**ЧТО НУЖНО СДЕЛАТЬ:** Перепишите часть приведённого ниже отрывка о фабрике от слов «С фабрикой здесь» до слов «общежитие калушинских ребят.». Замените в ней «Ковалишина» на «Коваленко».

**ОТРЫВОК:**
────────────────

— Вот мы сейчас сидим, разговариваем… А года два-три назад — всяко было, не присядешь лишний раз: только смотри, чтобы перелива не случилось, включаешь-выключаешь — вручную. Сейчас — спокойно, приборы все покажут, только повнимательней будь…
— Мы эту фабрику с самого начала знаем, — вступает в разговор невысокий черноглазый Андрей Миргасимов, аппаратчик из отделения осветления. — Я здесь тоже десять лет. Паспорт получил — и здесь оказался. Здесь женился. Здесь дочь родилась, сейчас уже тоже школьница…
— Почему тоже?
— Так я сам в десятом… А с фабрикой у нас у многих все-все связано.
С фабрикой здесь у многих связано все-все… Много уже писали и говорили о том же Анатолии Ивановиче Мотине. Кто на комбинате пожалеет, говоря о нем, теплого слова? Никто. И все в его жизни — институт, любимое дело, людское уважение — связано с фабрикой.
А для Вани Ковалишина, о котором тоже уже едва песен не поют, а так всюду писали-говорили, разве для Вани Ковалишина не стали фабрика и народ ее всем в жизни? Это он сейчас — начальник смены да Иван Иванович. А было время — и приехали они с братом Петром на комбинат из далеких Калушей зелеными юнцами: Западная Украина — не Западный Урал. На четвертом этаже нынешнего управления поселились тогда украинские песни: там было общежитие калушинских ребят.
Хорошую школу здесь прошли братья-близнецы. Со ступеньки на ступеньку двигали их вперед и выше упорство, жажда знаний, умение по-доброму советоваться с людьми. Вот он, этот «образцово-показательный» послужной список: моторист, аппаратчик, старший аппаратчик, мастер, начальник смены (читай за этим: вечерняя школа, вечернее отделение института, техникум — у Петра)…
Володя Колыванов хочет помочь мне записать фамилии товарищей и лезет за блокнотом в карман рабочей куртки. Оттуда сыплются ножи и бумажки, батарейка с сигнальной лампочкой, вмонтированная в футляр от «нюхалки» — ментолового карандаша, какие-то железки, и уже потом — блокнот (ну, конечно, и карманы-то у него — как портфель у пятиклассника!). Потом он провожает меня к выходу:
— Не заблудишься?
— Что ты!
Я иду к проходной и все повторяю, повторяю про себя, боясь уронить случайно такие хорошие, будто подаренные мне на добрую память слова — «отделение осветления».

────────────────

**ПРЕДСТАВЛЕННЫЕ ДАННЫЕ:**
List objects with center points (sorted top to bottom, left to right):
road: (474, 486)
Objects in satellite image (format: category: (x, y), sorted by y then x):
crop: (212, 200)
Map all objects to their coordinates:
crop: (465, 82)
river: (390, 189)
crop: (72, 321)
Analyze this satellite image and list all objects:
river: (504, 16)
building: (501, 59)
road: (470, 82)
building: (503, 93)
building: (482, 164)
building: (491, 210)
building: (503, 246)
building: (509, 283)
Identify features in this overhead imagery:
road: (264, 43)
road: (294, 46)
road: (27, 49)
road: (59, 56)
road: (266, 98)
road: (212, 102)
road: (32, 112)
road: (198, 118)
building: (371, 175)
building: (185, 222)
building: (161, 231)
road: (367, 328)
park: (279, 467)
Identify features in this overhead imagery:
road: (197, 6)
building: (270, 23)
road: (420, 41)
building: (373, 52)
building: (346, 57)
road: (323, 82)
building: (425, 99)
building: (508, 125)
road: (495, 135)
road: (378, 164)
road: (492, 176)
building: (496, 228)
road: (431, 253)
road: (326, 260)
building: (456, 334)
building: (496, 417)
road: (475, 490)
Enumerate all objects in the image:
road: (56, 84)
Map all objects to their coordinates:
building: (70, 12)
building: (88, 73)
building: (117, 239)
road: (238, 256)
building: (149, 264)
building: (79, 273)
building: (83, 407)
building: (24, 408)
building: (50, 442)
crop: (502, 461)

────────────────

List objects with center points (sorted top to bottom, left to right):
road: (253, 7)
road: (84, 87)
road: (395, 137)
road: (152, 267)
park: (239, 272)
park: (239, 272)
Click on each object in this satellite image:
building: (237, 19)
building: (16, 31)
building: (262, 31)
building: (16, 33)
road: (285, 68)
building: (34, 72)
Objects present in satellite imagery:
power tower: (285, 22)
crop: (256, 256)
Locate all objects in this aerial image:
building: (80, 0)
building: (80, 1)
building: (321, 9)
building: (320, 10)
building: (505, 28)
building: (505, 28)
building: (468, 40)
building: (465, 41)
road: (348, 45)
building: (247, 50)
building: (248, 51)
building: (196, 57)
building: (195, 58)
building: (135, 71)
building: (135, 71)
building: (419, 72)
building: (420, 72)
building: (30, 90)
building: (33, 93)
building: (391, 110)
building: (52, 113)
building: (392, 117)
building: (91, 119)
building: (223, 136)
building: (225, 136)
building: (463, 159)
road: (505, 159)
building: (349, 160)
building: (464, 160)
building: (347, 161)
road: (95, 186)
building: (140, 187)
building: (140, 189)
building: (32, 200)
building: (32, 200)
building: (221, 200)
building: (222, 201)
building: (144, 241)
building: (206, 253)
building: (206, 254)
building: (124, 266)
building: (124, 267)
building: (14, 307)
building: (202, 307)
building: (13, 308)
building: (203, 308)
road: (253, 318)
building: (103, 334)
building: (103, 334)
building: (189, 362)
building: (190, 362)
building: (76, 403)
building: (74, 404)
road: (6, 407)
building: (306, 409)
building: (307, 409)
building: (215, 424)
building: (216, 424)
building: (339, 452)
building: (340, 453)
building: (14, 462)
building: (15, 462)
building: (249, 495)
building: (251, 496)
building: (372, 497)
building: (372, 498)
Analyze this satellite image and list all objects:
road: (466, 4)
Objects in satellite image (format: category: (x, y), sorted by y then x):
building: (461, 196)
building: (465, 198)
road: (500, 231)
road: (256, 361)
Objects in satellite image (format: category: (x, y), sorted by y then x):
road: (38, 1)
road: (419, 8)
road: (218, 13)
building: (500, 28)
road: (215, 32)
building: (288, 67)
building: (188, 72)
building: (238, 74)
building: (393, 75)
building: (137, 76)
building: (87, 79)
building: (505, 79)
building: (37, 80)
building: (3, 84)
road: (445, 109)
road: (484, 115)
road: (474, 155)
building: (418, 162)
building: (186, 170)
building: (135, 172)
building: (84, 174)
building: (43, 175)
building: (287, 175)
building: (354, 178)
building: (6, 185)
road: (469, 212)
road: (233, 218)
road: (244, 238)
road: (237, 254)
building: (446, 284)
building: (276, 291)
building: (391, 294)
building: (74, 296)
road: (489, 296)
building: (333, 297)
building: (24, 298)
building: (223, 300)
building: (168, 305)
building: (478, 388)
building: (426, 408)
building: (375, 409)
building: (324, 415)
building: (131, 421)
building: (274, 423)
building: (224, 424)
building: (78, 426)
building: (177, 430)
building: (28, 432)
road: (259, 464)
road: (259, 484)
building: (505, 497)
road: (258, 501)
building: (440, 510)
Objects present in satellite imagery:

────────────────

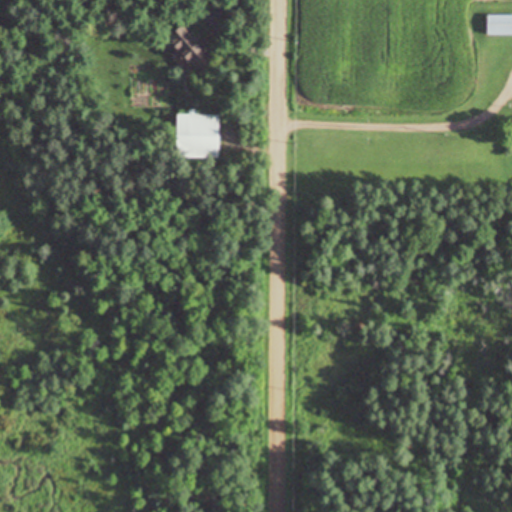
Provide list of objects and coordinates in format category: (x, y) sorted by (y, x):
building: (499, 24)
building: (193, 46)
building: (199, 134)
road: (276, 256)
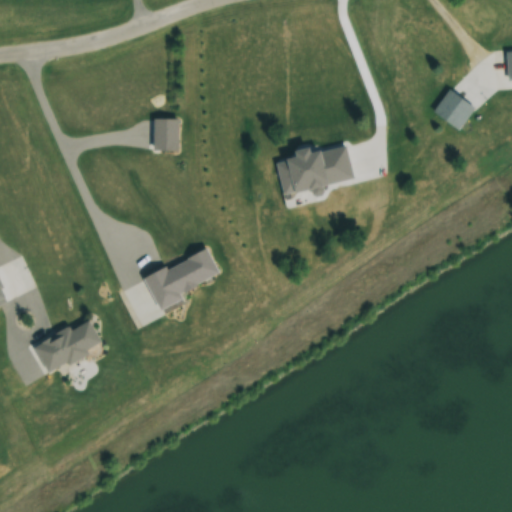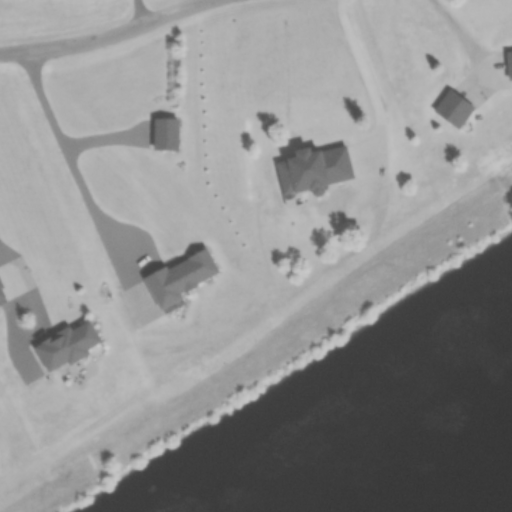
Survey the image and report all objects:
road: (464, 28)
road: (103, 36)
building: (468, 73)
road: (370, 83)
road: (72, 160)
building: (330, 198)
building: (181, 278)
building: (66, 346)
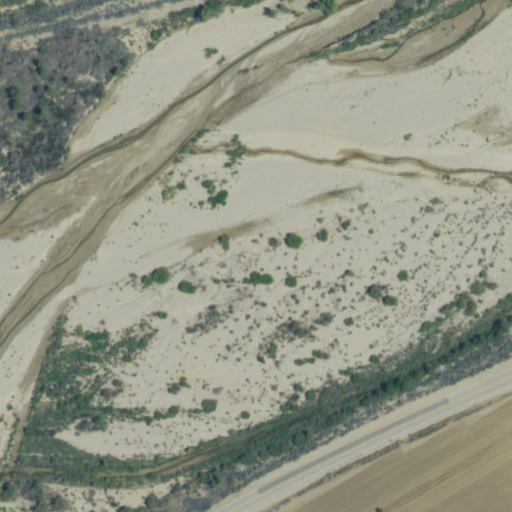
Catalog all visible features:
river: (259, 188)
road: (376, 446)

────────────────

**РЕЗУЛЬТАТ ВЫПОЛНЕНИЯ:**
С фабрикой здесь у многих связано все-все… Много уже писали и говорили о том же Анатолии Ивановиче Мотине. Кто на комбинате пожалеет, говоря о нем, теплого слова? Никто. И все в его жизни — институт, любимое дело, людское уважение — связано с фабрикой.
А для Вани Коваленко, о котором тоже уже едва песен не поют, а так всюду писали-говорили, разве для Вани Коваленко не стали фабрика и народ ее всем в жизни? Это он сейчас — начальник смены да Иван Иванович. А было время — и приехали они с братом Петром на комбинат из далеких Калушей зелеными юнцами: Западная Украина — не Западный Урал. На четвертом этаже нынешнего управления поселились тогда украинские песни: там было общежитие калушинских ребят.